Guerra di religione o della disperazione?
by Redazione
Posted on Aprile 17, 2015
Dare la possibilità ai profughi di fare domanda d’asilo in Africa. Identificare ed esaminare le credenziali di chi ne fa richiesta.
Di Beppe Casucci
La lite, raccontano i giornali, sarebbe scoppiata per motivi religiosi. Musulmani e cristiani sullo stesso barcone che trasportava 105 persone in fuga dalla guerra per bande in Libia e in cerca di salvezza sulle coste siciliane.
Per motivi ancora ignoti, nell’imbarcazione è scoppiata una rissa tra due fazioni, apparentemente per motivi religiosi.
Invece della solidarietà, che doveva venire naturale per chi condivide la stessa difficile situazione, sarebbero prevalsi l’odio e la rabbia, tanto che la fazione mussulmana avrebbe gettato in mare dodici, nigeriani e ghanesi, si suppone di religione cristiana. Sono morti annegati nelle acque profonde del Canale di Sicilia.
Secondo testimonianze di altri profughi, la fazione violenta sulla barca avrebbe voluto scaraventare tra le acque anche altri cristiani che si sarebbero però salvati formando una vera e propria catena umana.
All’arrivo a Palermo, i presunti assassini, sono stati denunciati dagli altri viaggiatori e arrestati e ora rischiano una condanna per omicidio plurimo aggravato dall’odio religioso. Ma chi restituirà la vita ai loro compagni di viaggio?
Usiamo il condizionale, perché la magistratura dovrà fare luce sui fatti e sulle dinamiche che hanno prodotto altre 12 vittime che vanno ad aggiungersi alle mille conteggiate nel 2015 e alle 3.500 annegate nel 2014, tentando di attraversare il Mediterraneo.
Una strage continua prodotta dalle guerre in Africa e dai trafficanti di persone, ma certo anche tollerata dalla normativa sull’asilo denominata Dublino III. Questo regolamento europeo impedisce a chi ne ha diritto di fare domanda d’asilo o protezione internazionale direttamente dalle coste africane, costringendo migliaia di disperati a mettersi nelle mani degli scafisti.
Tutto ciò, inoltre, ci obbliga a una nuova riflessione.

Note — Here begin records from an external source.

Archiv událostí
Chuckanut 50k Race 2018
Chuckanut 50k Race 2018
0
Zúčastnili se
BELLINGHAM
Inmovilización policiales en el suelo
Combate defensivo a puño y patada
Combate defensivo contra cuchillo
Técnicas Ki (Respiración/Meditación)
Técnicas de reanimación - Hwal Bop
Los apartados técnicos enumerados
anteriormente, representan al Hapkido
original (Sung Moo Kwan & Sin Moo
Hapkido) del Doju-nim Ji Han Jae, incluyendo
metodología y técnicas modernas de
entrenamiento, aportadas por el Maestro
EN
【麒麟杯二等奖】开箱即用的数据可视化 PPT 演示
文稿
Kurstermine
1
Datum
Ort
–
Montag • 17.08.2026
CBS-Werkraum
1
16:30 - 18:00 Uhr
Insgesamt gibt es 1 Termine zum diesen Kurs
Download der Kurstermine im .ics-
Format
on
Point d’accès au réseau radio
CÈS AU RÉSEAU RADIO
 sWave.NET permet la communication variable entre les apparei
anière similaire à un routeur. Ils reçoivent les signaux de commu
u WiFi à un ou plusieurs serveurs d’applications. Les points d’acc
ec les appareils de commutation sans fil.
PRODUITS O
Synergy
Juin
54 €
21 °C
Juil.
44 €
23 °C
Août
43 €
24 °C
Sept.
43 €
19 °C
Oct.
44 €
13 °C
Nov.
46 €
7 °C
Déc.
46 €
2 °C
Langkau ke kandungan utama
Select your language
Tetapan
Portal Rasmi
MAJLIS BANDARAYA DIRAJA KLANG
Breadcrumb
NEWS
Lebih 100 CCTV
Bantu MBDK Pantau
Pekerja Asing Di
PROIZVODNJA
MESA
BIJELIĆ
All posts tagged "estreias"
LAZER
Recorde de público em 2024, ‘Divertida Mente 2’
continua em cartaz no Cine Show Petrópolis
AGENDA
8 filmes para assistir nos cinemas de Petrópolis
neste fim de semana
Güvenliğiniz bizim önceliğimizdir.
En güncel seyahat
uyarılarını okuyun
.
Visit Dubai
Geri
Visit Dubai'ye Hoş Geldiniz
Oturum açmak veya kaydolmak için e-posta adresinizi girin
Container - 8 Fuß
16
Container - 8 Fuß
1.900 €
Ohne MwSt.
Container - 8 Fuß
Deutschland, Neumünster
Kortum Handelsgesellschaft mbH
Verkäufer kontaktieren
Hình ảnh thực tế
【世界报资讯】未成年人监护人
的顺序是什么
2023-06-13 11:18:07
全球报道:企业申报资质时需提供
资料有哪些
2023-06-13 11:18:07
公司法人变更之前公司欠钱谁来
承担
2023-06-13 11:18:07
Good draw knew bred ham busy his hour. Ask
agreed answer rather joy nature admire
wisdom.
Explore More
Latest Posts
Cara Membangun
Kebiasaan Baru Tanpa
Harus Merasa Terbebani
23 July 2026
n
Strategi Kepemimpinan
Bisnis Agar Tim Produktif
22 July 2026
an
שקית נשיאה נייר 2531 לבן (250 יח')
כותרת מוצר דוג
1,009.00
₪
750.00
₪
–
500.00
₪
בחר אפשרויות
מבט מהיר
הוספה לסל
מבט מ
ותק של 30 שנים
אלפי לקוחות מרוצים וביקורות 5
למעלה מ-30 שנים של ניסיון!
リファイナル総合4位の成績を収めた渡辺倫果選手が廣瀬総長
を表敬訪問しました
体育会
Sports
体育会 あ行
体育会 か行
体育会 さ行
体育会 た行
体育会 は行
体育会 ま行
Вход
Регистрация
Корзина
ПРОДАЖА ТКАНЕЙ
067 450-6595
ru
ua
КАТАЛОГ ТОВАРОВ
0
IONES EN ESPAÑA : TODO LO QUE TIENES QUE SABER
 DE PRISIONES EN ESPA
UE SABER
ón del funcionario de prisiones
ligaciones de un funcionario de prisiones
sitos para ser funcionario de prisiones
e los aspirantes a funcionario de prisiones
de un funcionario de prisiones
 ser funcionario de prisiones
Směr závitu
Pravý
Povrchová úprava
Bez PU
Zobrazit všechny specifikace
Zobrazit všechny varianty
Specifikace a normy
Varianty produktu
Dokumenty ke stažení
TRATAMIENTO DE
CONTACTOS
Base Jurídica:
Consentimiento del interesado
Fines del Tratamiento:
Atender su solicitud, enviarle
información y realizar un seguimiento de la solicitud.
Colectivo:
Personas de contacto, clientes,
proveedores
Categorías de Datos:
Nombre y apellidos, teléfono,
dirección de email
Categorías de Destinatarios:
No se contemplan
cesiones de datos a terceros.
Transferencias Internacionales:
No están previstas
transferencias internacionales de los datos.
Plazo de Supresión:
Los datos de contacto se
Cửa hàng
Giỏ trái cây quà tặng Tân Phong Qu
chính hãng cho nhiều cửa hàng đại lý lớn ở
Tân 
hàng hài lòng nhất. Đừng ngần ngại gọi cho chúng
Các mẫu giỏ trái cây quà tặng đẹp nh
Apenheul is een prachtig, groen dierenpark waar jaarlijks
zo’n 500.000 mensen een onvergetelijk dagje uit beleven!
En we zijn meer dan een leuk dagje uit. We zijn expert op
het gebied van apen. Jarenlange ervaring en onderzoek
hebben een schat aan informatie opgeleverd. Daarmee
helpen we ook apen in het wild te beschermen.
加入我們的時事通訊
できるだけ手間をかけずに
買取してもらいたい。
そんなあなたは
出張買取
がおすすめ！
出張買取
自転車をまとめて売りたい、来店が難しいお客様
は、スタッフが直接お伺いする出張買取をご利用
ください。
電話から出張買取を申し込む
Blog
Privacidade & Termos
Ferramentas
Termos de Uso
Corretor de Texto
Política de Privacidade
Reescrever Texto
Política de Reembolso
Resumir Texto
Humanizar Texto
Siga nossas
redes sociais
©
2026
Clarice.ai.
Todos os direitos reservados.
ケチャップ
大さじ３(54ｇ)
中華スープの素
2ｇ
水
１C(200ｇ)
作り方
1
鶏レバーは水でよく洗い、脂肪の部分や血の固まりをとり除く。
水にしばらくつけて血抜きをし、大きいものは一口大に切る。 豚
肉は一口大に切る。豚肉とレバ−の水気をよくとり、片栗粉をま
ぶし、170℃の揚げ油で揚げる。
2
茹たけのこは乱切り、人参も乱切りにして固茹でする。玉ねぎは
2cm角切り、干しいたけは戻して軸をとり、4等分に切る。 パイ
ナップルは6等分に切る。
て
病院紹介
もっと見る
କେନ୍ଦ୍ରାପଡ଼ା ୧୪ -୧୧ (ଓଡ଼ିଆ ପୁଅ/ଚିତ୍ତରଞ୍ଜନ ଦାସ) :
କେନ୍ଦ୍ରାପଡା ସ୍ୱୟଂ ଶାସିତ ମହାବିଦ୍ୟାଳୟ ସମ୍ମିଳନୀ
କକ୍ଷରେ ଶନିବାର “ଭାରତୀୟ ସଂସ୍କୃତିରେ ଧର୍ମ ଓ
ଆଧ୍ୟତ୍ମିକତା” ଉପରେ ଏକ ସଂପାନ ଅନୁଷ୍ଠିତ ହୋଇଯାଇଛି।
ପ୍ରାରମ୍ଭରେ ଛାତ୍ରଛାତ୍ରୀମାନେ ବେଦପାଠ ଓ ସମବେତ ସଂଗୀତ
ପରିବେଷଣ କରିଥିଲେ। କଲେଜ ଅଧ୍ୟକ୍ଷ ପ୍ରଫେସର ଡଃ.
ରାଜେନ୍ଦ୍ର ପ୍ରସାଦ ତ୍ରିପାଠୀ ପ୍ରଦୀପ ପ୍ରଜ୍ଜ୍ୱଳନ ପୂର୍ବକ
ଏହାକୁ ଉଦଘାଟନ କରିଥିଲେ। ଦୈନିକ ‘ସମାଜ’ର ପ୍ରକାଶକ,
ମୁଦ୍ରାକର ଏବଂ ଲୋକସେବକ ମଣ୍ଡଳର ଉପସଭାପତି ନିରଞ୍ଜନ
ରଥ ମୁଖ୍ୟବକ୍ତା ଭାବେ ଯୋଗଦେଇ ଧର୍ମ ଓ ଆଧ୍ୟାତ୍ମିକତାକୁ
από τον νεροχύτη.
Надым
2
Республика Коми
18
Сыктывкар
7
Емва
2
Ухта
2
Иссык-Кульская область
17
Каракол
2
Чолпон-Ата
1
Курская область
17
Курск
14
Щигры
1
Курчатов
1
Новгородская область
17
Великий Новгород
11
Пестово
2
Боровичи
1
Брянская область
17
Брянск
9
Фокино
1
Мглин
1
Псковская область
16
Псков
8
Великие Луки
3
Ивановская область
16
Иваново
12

Non pensiamo che la jihad sia arrivata sui barconi, come alcuni partiti e mass media sostengono, ma è un fatto che il virus del califfato e l’odio che essi propugnano (oltre che la violenza) hanno una grande capacità di propagarsi come un virus pericoloso, capace di offuscare le coscienze, oltre che incendiare gli animi.
In questa situazione, lo Stato italiano e l’Europa hanno il dovere di difendere i propri cittadini, italiani o non che siano; cristiani, mussulmani o di qualsiasi credo religioso.
Nessuno animato da cosi grave forma d’intolleranza può essere lasciato libero di entrare sul nostro territorio. Chi non condivide le nostre regole di convivenza democratica, chi pensa che la religione sia più importante delle leggi di uno Stato deve essere fermato in tempo.
Questo non significa affatto blocchi navali: aiuterebbe la gestione dei flussi e maggior sicurezza, se l’Europa permettesse a profughi e migranti di fare la domanda d’ingresso legalmente da centri istituiti sulle coste nordafricane (con l’accordo degli stati sovrani di quell’area), con funzionari che raccolgono ed esaminano le richieste d’ingresso legali e facendo una verifica sull’identità e la storia di chi chiede di emigrare.
Forse certo questo non basterà a fermare le tragedie, ma è a mio parere un serio contributo nella lotta al traffico di disperati.